PAGE EXTRACT:
= = = = = = =

Confessions of A Mooch

confessions of a mooch

One word I would be okay with never hearing again would be the word Mooch. Being a Mooch isn’t something I ever set out to do- or be- but the word attached itself to me once I started doing my year-long Spending Fast the subsequent Spending Diet and began living my newly and drastically frugal life.

Whether I wanted to admit it or not (and whether I liked it or not) I found that money interjected itself into just about every relationship I have.

When I started my Spending Fast in 2010 my goal was to eliminate my $23k-ish in debt. I naively thought that my goal would not affect my relationships with others. My reasoning was that since I was the only one doing the Spending Fast and since I didn’t share a bank account with anyone (not even my husband) that I would do my financial thing and they would do theirs. Same as always, right?  I’m sure you can tell where this is headed and I’m sure you can see that what I’m going to say is “I was completely wrong” and I was.

Announcing my plan to eliminate all my “non-need” spending elicited VERY strong feelings from those closest to me. While out and about my friends would empathetically say “I’ll get it”. They felt sorry for me and I would have to reassure them that I chose to do this. I reminded them that I WANTED to do whatever I had to do to get rid of my oppressive debt and even though I would still participate in the most free way possible I knew that the dynamic of the room had changed, at least for the moment, and I only hoped that the strain on my friendships wouldn’t be long-lasting.

Doing without my frivolous spending meant I had to get creative about ways to be with others without being in “money-spending situations” and I had to find ways to be okay with not spending money even if I was surrounded by spending. I had to stand strong and hope that even though I was going through a lot of awkward social situations that it would pay off at the end. I didn’t want to be the person who “could never do anything fun”. I wanted to do the same things I did pre-Spending Fast but without the spending money part. It was as difficult as it sounds. I was happy to discover that as I got more used to my new frugal way of life so did my friends and family. Once the getting-going-beginner-glitches got sorted out things the Spending Fast got increasing easier.

= = = = = = =

Scene geometry reasoning data

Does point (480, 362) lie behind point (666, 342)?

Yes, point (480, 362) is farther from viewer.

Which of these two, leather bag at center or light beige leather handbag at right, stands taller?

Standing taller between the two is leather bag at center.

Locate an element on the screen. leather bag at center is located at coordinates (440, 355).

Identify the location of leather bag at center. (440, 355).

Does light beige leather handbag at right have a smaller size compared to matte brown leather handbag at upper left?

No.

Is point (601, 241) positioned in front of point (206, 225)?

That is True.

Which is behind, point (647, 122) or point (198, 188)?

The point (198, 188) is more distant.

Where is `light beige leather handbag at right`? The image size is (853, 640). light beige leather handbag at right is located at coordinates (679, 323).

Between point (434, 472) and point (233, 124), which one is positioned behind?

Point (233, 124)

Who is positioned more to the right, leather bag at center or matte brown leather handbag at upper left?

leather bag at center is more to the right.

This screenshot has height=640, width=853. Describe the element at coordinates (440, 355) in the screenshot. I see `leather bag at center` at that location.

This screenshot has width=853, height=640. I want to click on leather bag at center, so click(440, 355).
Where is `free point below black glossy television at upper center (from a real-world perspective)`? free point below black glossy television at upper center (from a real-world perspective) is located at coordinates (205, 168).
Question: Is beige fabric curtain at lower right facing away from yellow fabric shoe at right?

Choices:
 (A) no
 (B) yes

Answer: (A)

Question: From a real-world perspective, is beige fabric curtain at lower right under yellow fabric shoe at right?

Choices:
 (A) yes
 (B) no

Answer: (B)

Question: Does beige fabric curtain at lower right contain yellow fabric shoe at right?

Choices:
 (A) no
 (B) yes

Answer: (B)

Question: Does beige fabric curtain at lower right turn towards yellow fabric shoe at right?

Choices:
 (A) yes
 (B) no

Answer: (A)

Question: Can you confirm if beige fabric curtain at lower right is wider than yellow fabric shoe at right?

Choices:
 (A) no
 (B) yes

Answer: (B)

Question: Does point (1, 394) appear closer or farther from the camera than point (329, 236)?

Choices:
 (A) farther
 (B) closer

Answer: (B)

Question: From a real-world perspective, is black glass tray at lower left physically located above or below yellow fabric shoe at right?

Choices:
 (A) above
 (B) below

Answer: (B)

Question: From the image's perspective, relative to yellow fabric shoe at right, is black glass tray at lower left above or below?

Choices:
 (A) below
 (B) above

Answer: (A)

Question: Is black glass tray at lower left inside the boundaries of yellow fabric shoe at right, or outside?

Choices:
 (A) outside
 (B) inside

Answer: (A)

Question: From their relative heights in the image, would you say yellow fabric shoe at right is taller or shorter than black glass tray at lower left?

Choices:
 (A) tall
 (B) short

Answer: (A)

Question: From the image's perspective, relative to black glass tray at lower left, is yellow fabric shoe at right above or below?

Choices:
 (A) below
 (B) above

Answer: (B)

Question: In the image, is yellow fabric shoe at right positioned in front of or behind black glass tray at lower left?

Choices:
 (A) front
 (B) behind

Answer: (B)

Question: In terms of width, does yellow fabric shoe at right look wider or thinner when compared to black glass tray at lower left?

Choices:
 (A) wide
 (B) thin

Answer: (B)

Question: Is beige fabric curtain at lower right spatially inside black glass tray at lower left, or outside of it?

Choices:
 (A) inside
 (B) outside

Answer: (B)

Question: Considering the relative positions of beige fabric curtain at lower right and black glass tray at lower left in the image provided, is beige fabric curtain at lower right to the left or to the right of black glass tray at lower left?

= = = = = = =

TASKS TO CARRY OUT:
• 1. Edit the essay on being a mooch, starting with "Doing without my" and going on through "got increasing easier.", with "frivolous" replaced by "unnecessary".
• 2. Shorten the paragraph of the essay on being a mooch that begins "Announcing my plan," keeping its main facts.

OUTPUTS IN ORDER:
• 1.
Doing without my unnecessary spending meant I had to get creative about ways to be with others without being in “money-spending situations” and I had to find ways to be okay with not spending money even if I was surrounded by spending. I had to stand strong and hope that even though I was going through a lot of awkward social situations that it would pay off at the end. I didn’t want to be the person who “could never do anything fun”. I wanted to do the same things I did pre-Spending Fast but without the spending money part. It was as difficult as it sounds. I was happy to discover that as I got more used to my new frugal way of life so did my friends and family. Once the getting-going-beginner-glitches got sorted out things the Spending Fast got increasing easier.

• 2. Announcing my plan to cut all "non-need" spending drew very strong feelings from those closest to me. Friends who felt sorry for me offered to pay when we went out, and I had to reassure them that I had chosen this because I wanted to get rid of my debt. I still took part in the most free way possible, but the dynamic had changed, and I hoped the strain on my friendships would not last.